Petitioner (hereinafter the mother) and respondent (hereinafter the father) are the unmarried parents of the subject child (born in 2017). Although the mother and the father were living together at the time of the child's birth, the relationship deteriorated soon after and the mother moved out with the child. The mother and the father were able to informally share custody until the COVID-19 pandemic resulted in differences of opinion concerning parenting decisions. Beginning in November 2020, the parties filed a series of competing petitions, each seeking, among other things, sole legal and physical custody of the child.
A 12-day fact-finding hearing was held between November 2021 and July 2022. At the end of the twelfth day of the hearing, the father's direct testimony had begun but had not yet been completed, and he had yet to be cross-examined by the mother's attorney or the attorney for the child. Family Court adjourned the hearing to be continued on a future date. However, the court thereafter issued a sua sponte order precluding all further testimony and directing the parties to submit written closing arguments. Ultimately, the court awarded the father sole legal custody and devised a parenting schedule that granted the mother parenting time approximately two days per week. These cross-appeals ensued.
The parties, as well as the attorney for the child, share the view that Family Court improperly ended the hearing before its completion, and we agree. At a hearing on an initial custody determination, due process requires that each party be provided a full and fair opportunity to be heard (see Matter of Liska J. v Benjamin K., 174 AD3d 966, 968 [3d Dept 2019]; Matter of Damian D. [Patricia WW.], 126 AD3d 12, 16 [3d Dept 2015]). The parties must be permitted to present evidence on their own behalf and " 'cross-examine . . . key witness[es]' " (Matter of Smith v Anderson, 137 AD3d 1505, 1507 [3d Dept 2016], quoting Matter of Middlemiss v Pratt, 86 AD3d 658, 659 [3d Dept 2011]). Aside from due process considerations, a court's "abrupt termination of the proceedings [may] preclude[ ] a meaningful best interests analysis, leaving the court . . . with insufficient information upon which to reach a reasoned conclusion" (Matter of Smith v Anderson, 137 AD3d at 1508 [internal quotation marks and citations omitted]).
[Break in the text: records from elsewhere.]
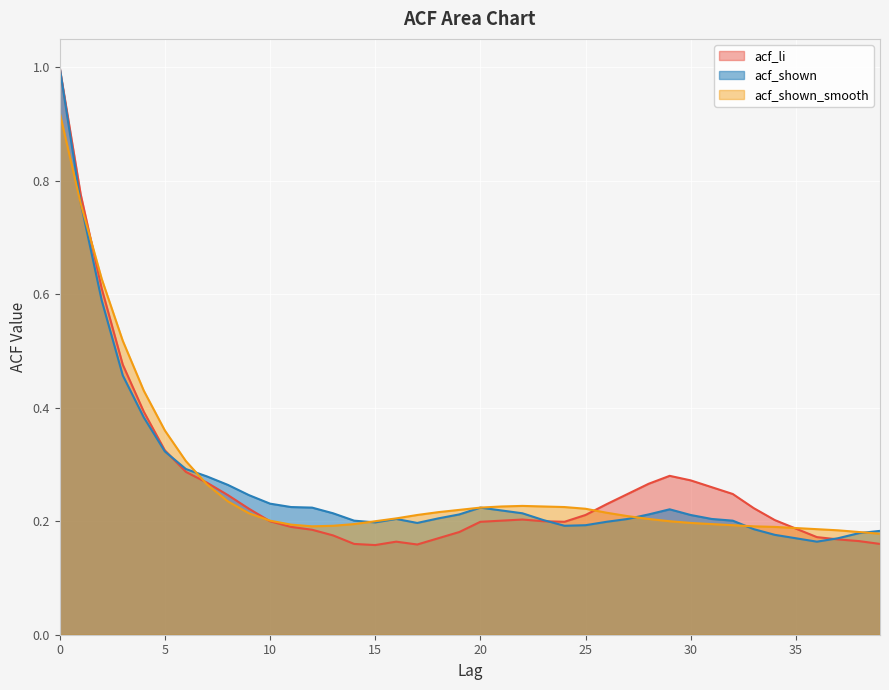

Reading left to right, what are all the values shown in this chart?

acf_li: 1.0	0.8	0.6	0.5	0.4	0.3	0.3	0.3	0.2	0.2	0.2	0.2	0.2	0.2	0.2	0.2	0.2	0.2	0.2	0.2	0.2	0.2	0.2	0.2	0.2	0.2	0.2	0.2	0.3	0.3	0.3	0.3	0.2	0.2	0.2	0.2	0.2	0.2	0.2	0.2
acf_shown: 1.0	0.8	0.6	0.5	0.4	0.3	0.3	0.3	0.3	0.2	0.2	0.2	0.2	0.2	0.2	0.2	0.2	0.2	0.2	0.2	0.2	0.2	0.2	0.2	0.2	0.2	0.2	0.2	0.2	0.2	0.2	0.2	0.2	0.2	0.2	0.2	0.2	0.2	0.2	0.2
acf_shown_smooth: 0.9	0.8	0.6	0.5	0.4	0.4	0.3	0.3	0.2	0.2	0.2	0.2	0.2	0.2	0.2	0.2	0.2	0.2	0.2	0.2	0.2	0.2	0.2	0.2	0.2	0.2	0.2	0.2	0.2	0.2	0.2	0.2	0.2	0.2	0.2	0.2	0.2	0.2	0.2	0.2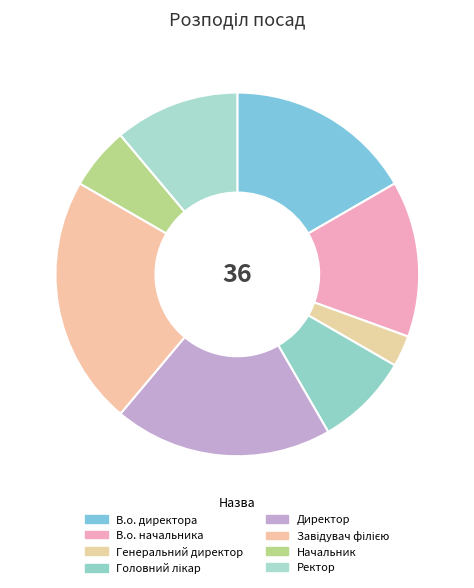

To the nearest percent, what is the combined percentage of Начальник and Завідувач філією?

28%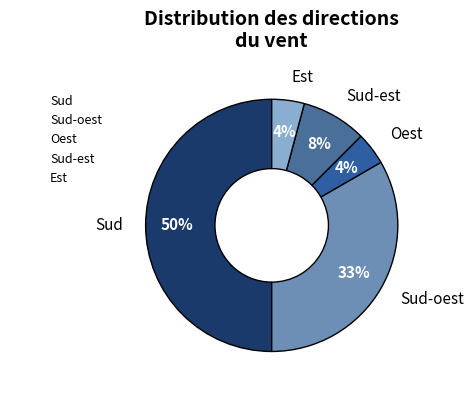

Count the number of slices in the pie.

5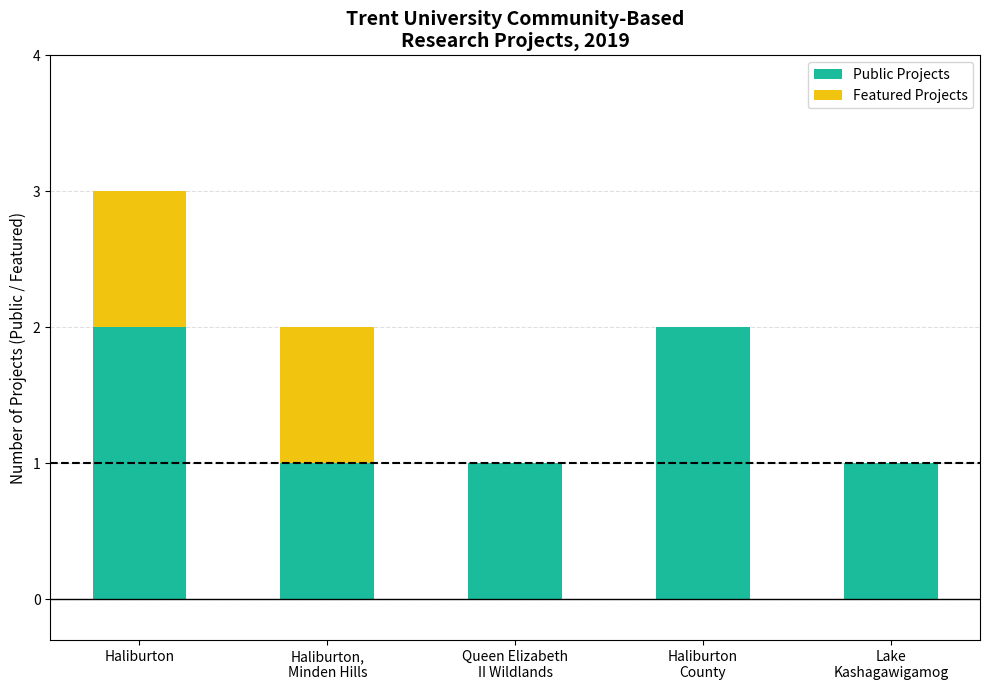

What is the sum of all Public Projects values?

7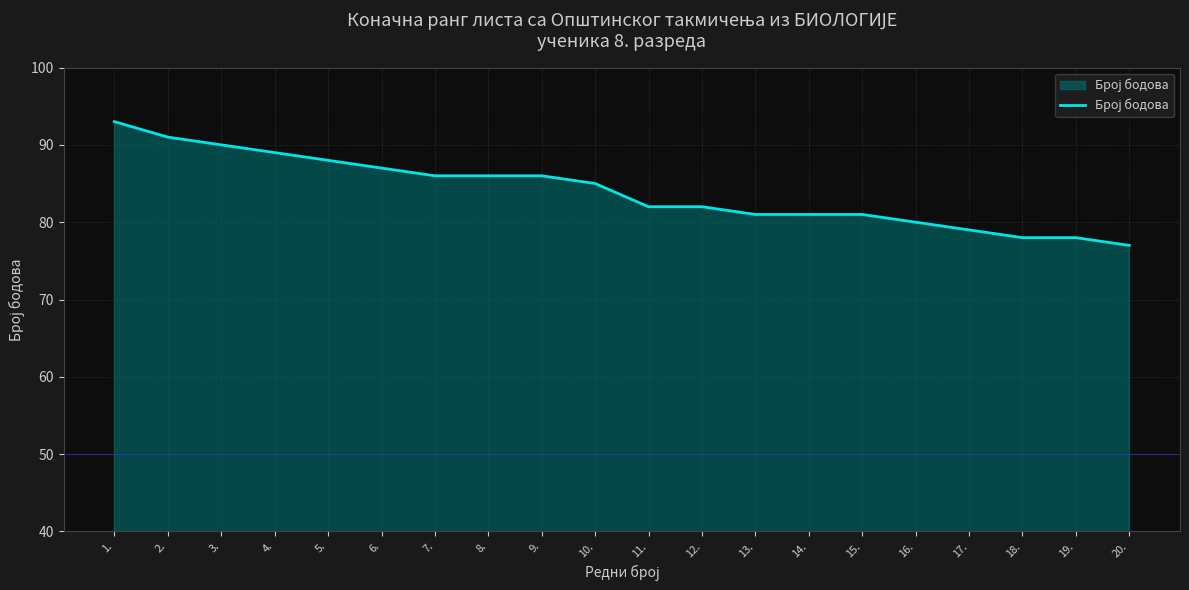

What is the change in value from 2. to 9.?

-5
Recognizing that this custody proceeding largely turned upon the credibility of the mother and the father, each of whom alleged that the other was an unfit parent, Family Court deprived both parties of a full and fair opportunity to be heard by inexplicably cutting off the father's direct testimony and failing to allow any cross-examination of him. Further, given that [*2]the court granted the father sole legal and primary physical custody of the child in the face of the mother's allegations that the father had committed numerous acts of domestic violence, including in front of the child, the court's failure to allow cross-examination of the father deprived it of sufficient information to perform a meaningful best interests analysis (see Matter of Williams v Williams, 35 AD3d 1098, 1100 [3d Dept 2006]). Accordingly, we reverse and remit for a new fact-finding hearing (see Matter of Smith v Anderson, 137 AD3d at 1507; Matter of Middlemiss v Pratt, 86 AD3d at 660).[FN*] In light of our conclusion herein, the parties' remaining contentions have been rendered academic.
Egan Jr., J.P., Aarons, Pritzker and Lynch, JJ., concur. Ordered that the order is reversed, on the law, without costs, and matters remitted to the Family Court of Cortland County for further proceedings not inconsistent with this Court's decision.